Era uma tarde como qualquer outra no Rio de Janeiro. No terminal de ônibus, uma fila sem fim, rostos cansados, olhares desconfiados. Entre eles, uma mulher, segurando firme sua bolsa, com os olhos arregalados, vigiava um jovem de boné e fones de ouvido. A cada movimento dele, um sobressalto. O garoto, alheio à tragédia imaginária que se desenrolava em sua cabeça, apenas balançava a cabeça no ritmo de um hip hop qualquer.  

E foi aí que me veio a reflexão: quando foi que chegamos nesse ponto? Quando foi que nos ensinaram a temer por padrão, a ver ameaça onde só há um jovem ouvindo música? A resposta não é difícil de encontrar. A mídia – esse grande teatro do terror – alimenta nosso medo como se fosse ração diária. O medo vende. A tragédia fideliza.  

O medo como produto midiático

O ciclo é sempre o mesmo. O noticiário abre com um assalto brutal, um arrastão filmado por câmeras tremidas de celulares. Gritos, correria, desespero. O telespectador médio ajusta o cadeado da porta e checa as câmeras de segurança. No bloco seguinte, um jovem é morto em confronto com a polícia. As primeiras manchetes o retratam como um “estudante, um trabalhador”, mas minutos depois surge nas redes a foto dele segurando um fuzil, cercado por comparsas armados. Então, a narrativa muda: “era um menino perdido”, dizem. “A sociedade falhou com ele.”  

Assim se cria o paradoxo do medo seletivo: somos incentivados a ter medo da violência, mas proibidos de questionar suas causas reais. Quem levanta a voz contra essa incoerência logo recebe um rótulo – fascista, reacionário, insensível.  

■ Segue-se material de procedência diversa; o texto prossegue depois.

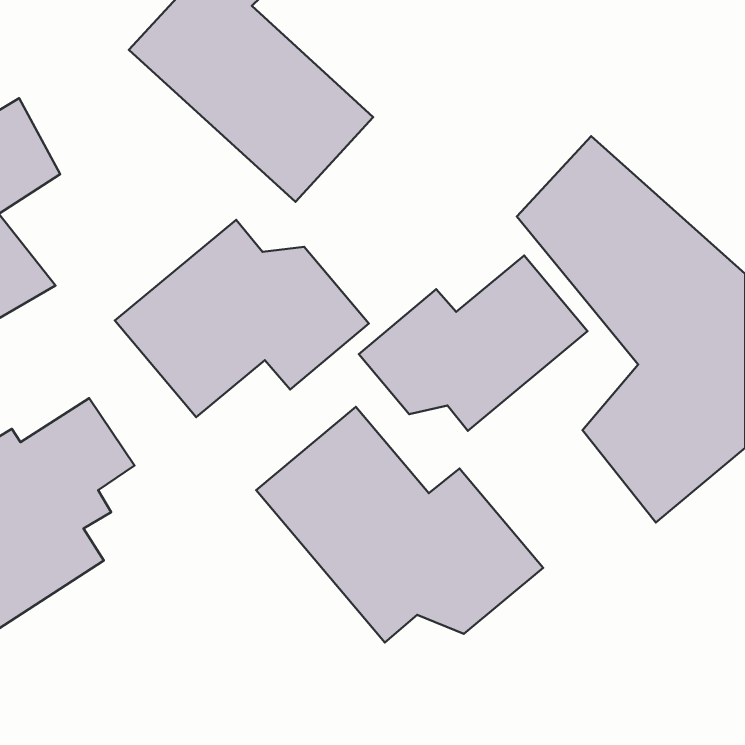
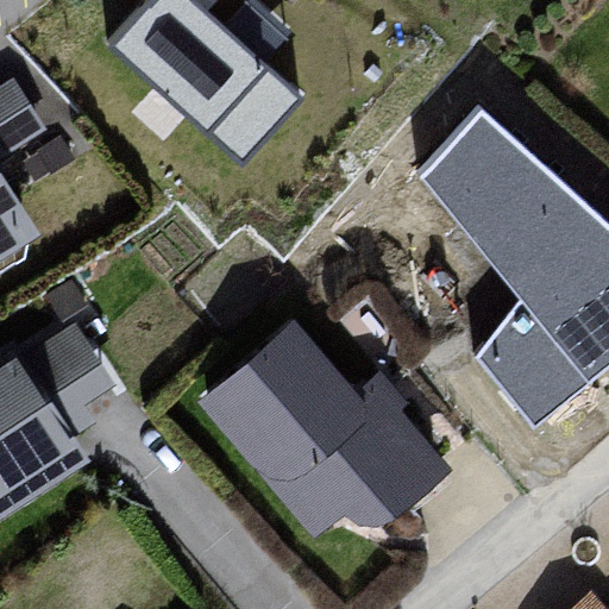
building: [115,220,369,417] -> none
building: [359,255,588,431] -> none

Quando tudo começou a desandar?

A sociedade brasileira sempre flertou com a inversão de valores. Machado de Assis nos diria que o Brasil vive uma comédia de costumes onde os espertos se fazem de vítimas e os ingênuos pagam a conta. Nelson Rodrigues, com seu pessimismo genial, nos lembraria que somos uma pátria de débeis mentais, fascinados pelo fracasso. Os engenheiros sociais que, há décadas, remodelam nossa percepção da realidade para que aceitemos a decadência como progresso.  

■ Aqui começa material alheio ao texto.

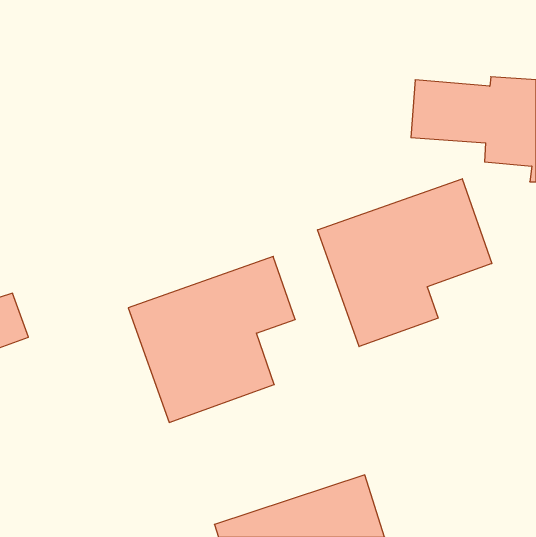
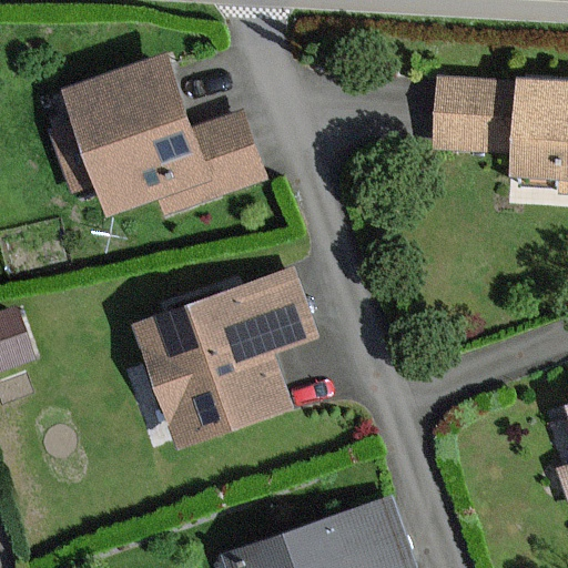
building: none -> [62,57,255,212]
building: [318,179,492,347] -> none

Mas vamos aos números. O medo não nasce do nada. Segundo dados do Instituto de Segurança Pública do RJ, em 2023, foram registrados mais de 40 mil roubos de rua no estado. Ao mesmo tempo, o Atlas da Violência revela que 77% das vítimas de homicídio no Brasil são negras e mais de 60% dos jovens assassinados estavam envolvidos com o crime. Mas não se pode falar disso sem ser acusado de “criminalizar a pobreza”. O que nos leva à grande questão: por que o brasileiro médio finge que não sabe o que está acontecendo?

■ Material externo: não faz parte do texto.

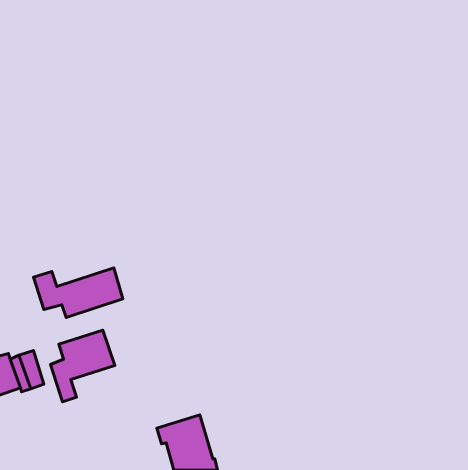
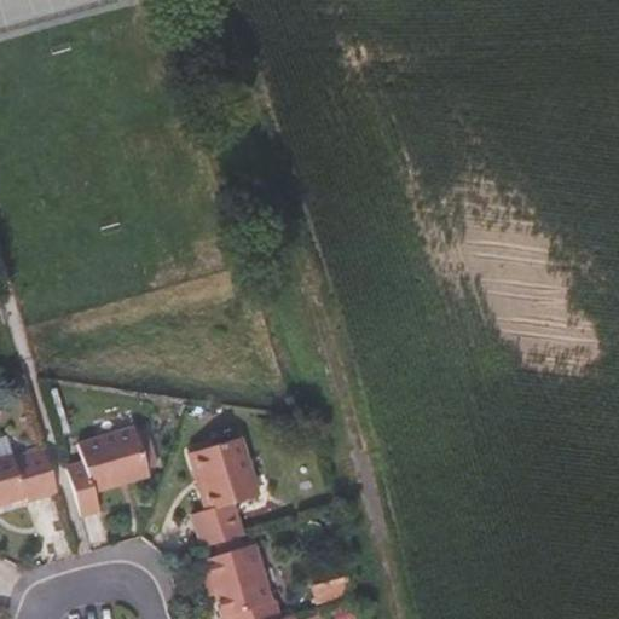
building: [33,268,123,317] -> none
building: none -> [189,436,260,543]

Como resolver esse teatro do medo? 

O problema é mais profundo do que estatísticas e manchetes. Estamos diante de uma sociedade que perdeu o senso de realidade. Temos medo dos inocentes e compaixão pelos culpados. Ficamos paranoicos na fila do ônibus, mas mudamos de canal quando a verdade nos incomoda. E, no fim, o que sobra? O caos. A desordem. A repetição infinita da tragédia cotidiana.  

A solução não é fácil, mas passa pelo resgate de valores básicos: discernimento, justiça e coragem para encarar a verdade sem filtros ideológicos. O Brasil precisa reaprender a distinguir o criminoso do trabalhador, a vítima do oportunista, a notícia real da manipulação midiática. Só assim poderemos sair dessa fila do medo e embarcar, enfim, em um futuro mais digno.  

Ou, pelo menos, chegar vivos em casa.